> [DIRECTIONS FOR THIS TASK] Copy the entries below exactly, from the line with "genus: Pieris" through the end of the entries, and leave the pictures out.

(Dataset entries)
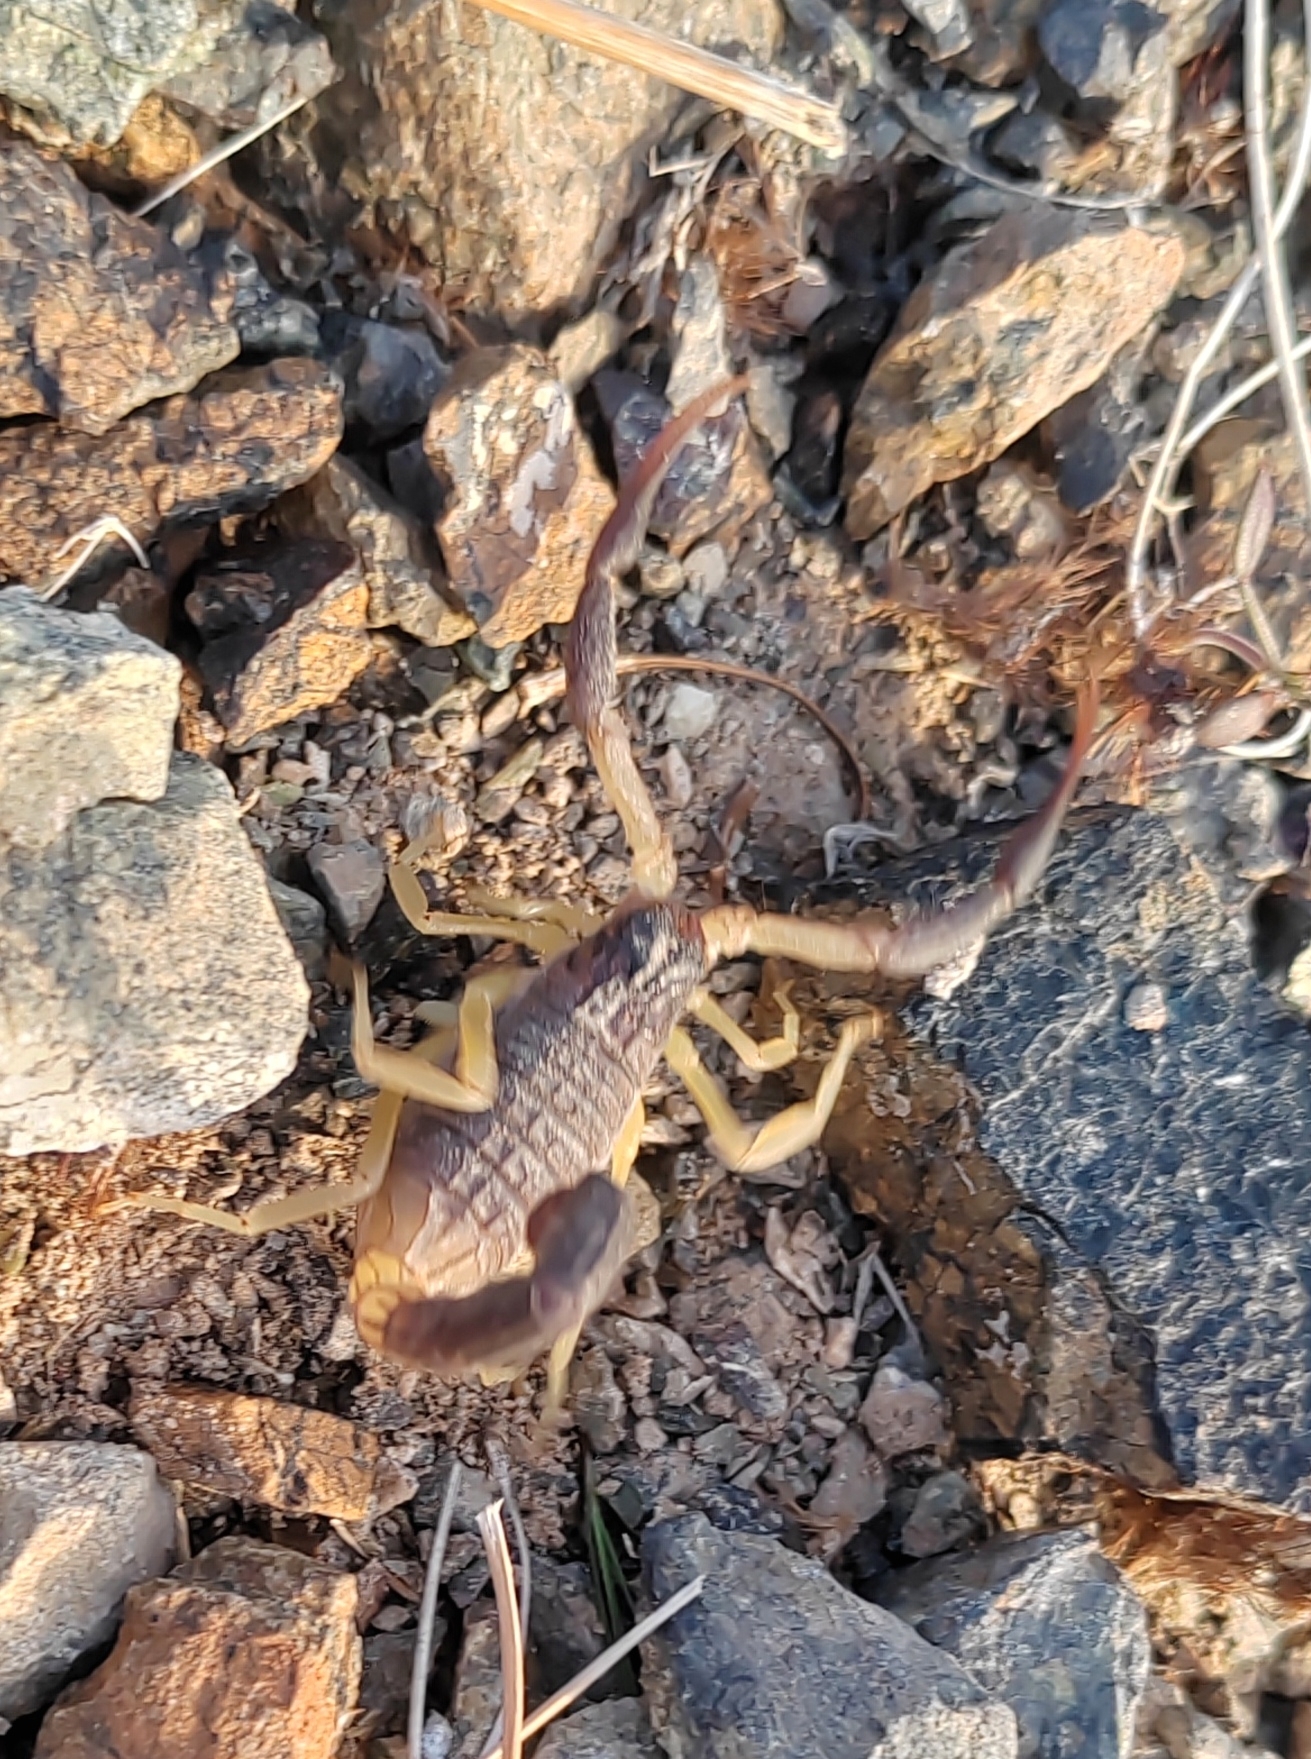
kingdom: Animalia
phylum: Arthropoda
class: Arachnida
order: Scorpiones
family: Buthidae
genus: Hottentotta
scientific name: Hottentotta jayakari
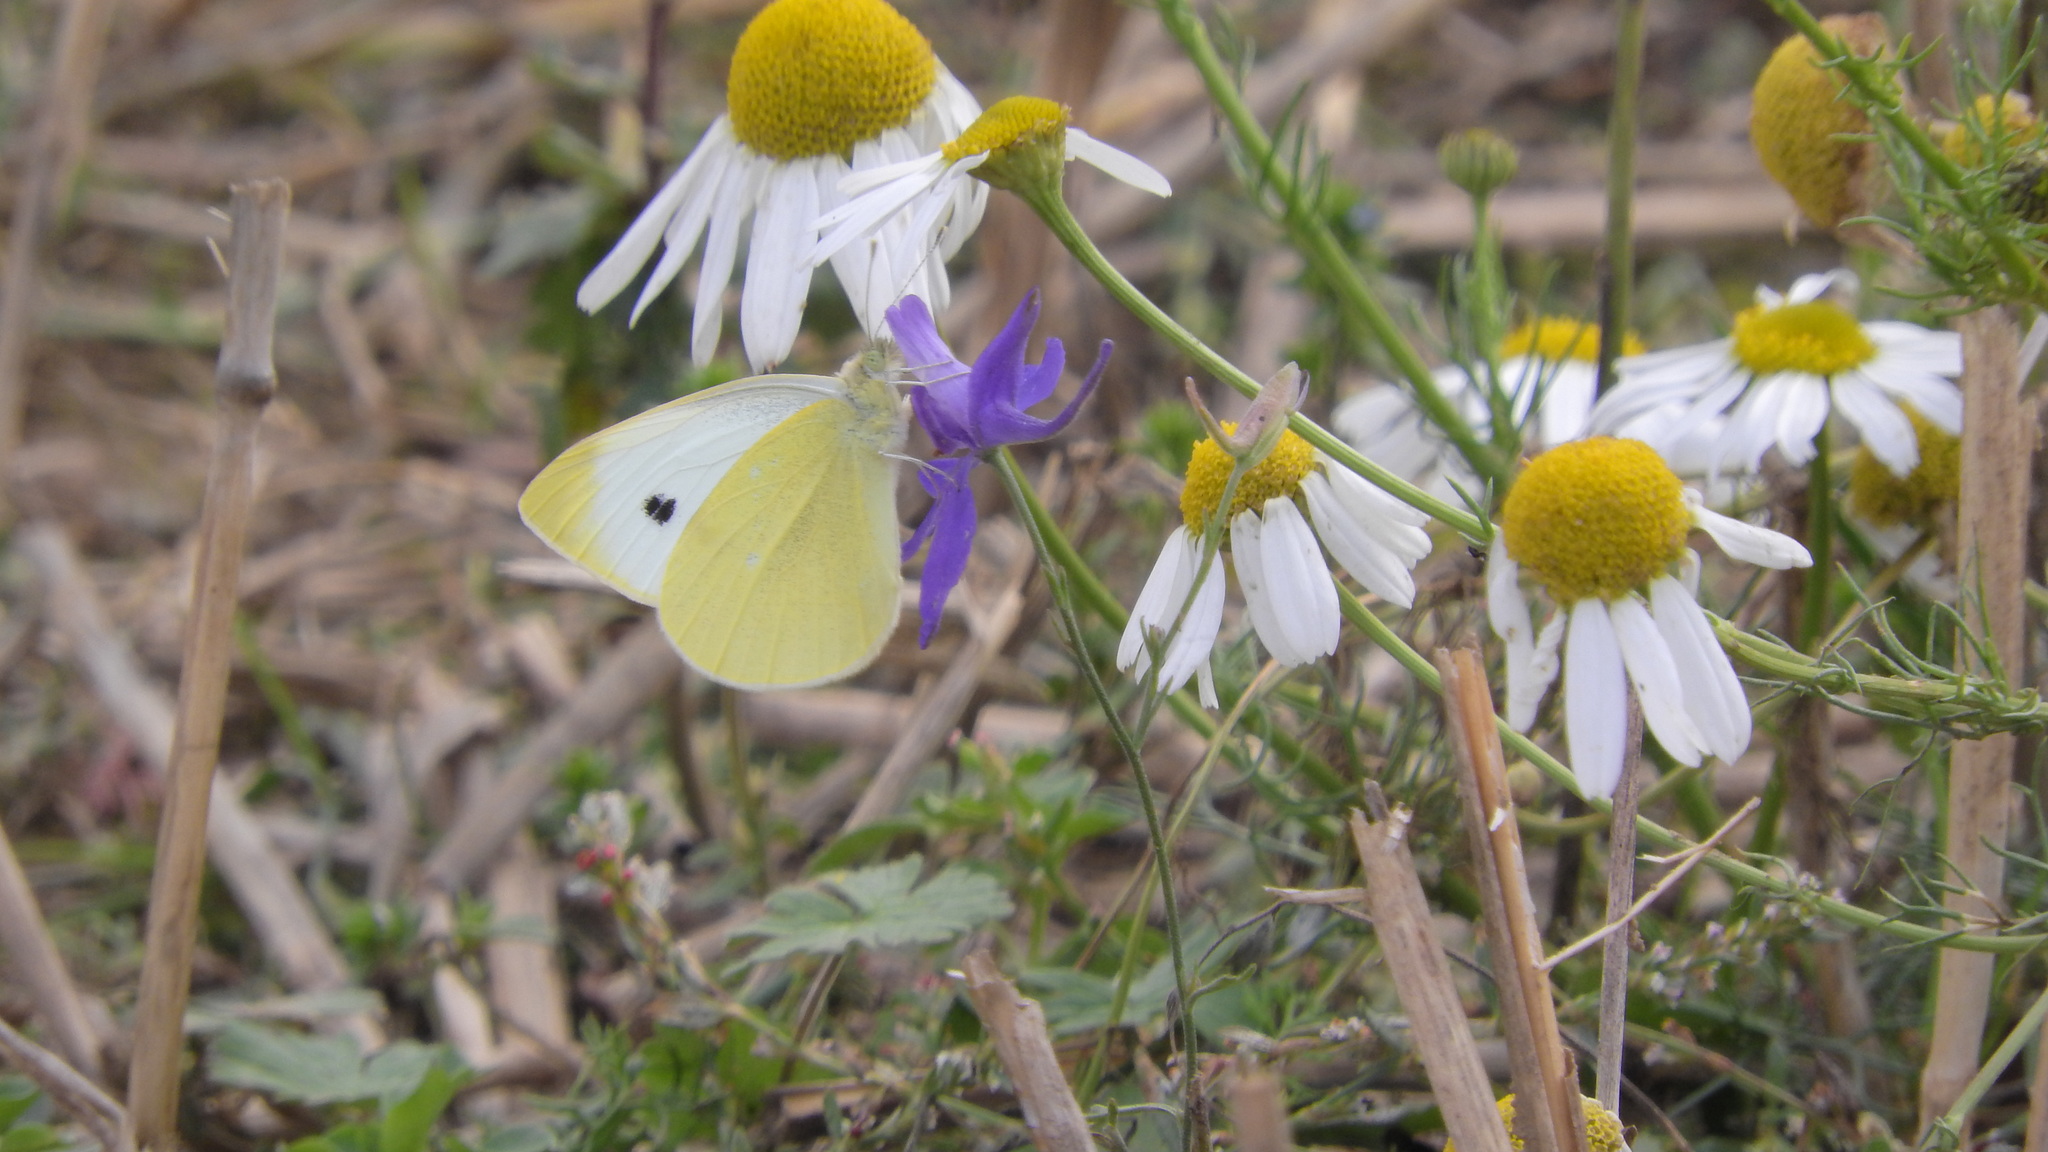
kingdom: Animalia
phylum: Arthropoda
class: Insecta
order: Lepidoptera
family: Pieridae
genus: Pieris
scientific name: Pieris rapae
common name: Small white
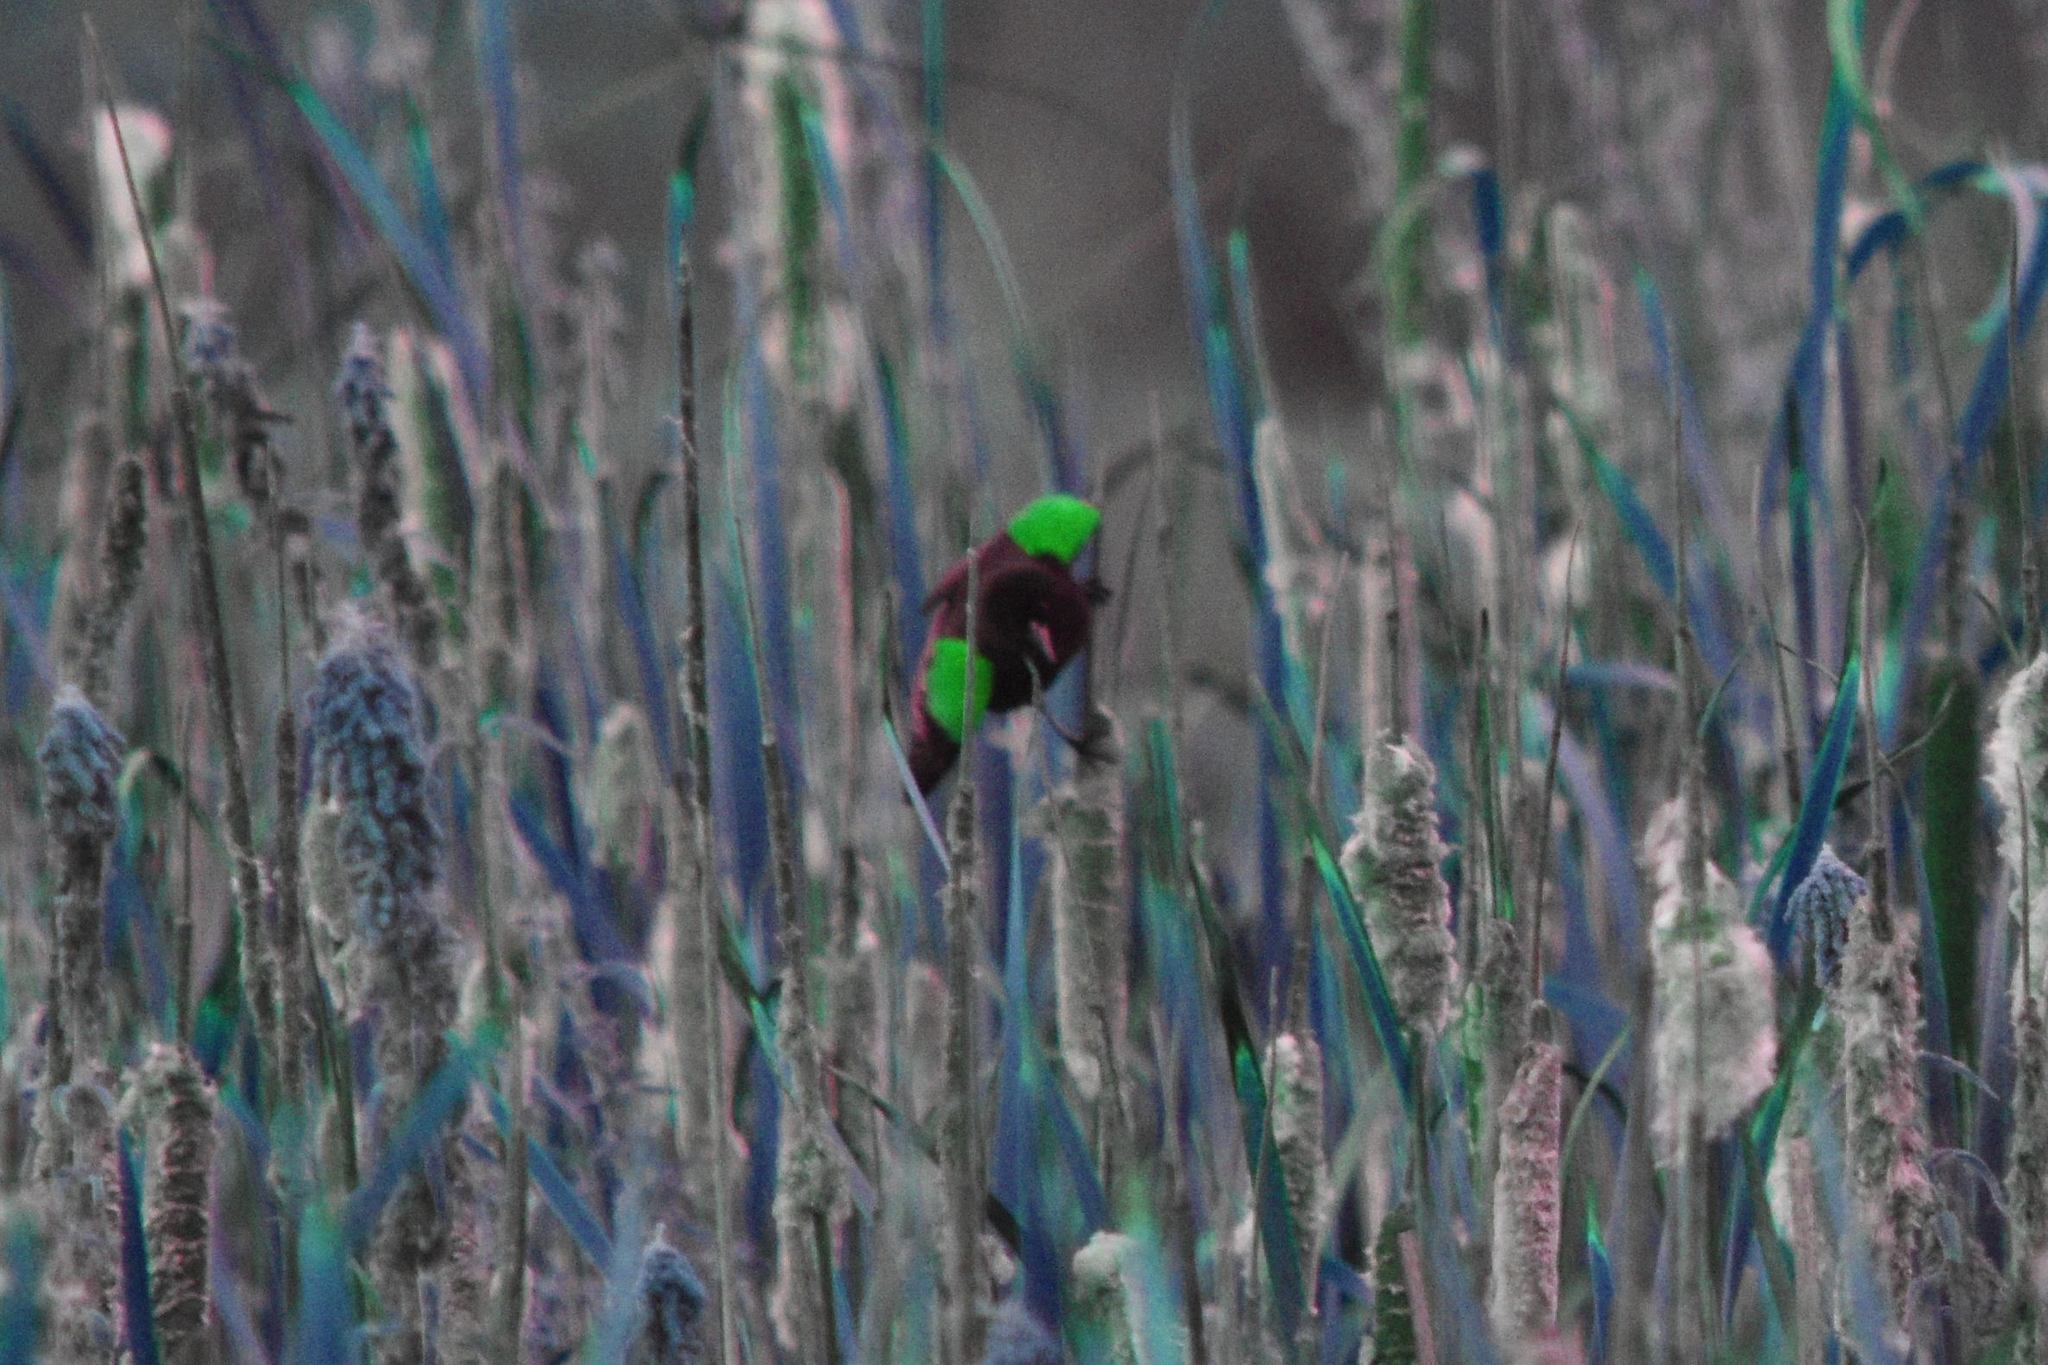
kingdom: Animalia
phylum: Chordata
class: Aves
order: Passeriformes
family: Icteridae
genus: Agelaius
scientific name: Agelaius phoeniceus
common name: Red-winged blackbird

> [EXPECTED OUTPUT]
genus: Pieris
scientific name: Pieris rapae
common name: Small white
kingdom: Animalia
phylum: Chordata
class: Aves
order: Passeriformes
family: Icteridae
genus: Agelaius
scientific name: Agelaius phoeniceus
common name: Red-winged blackbird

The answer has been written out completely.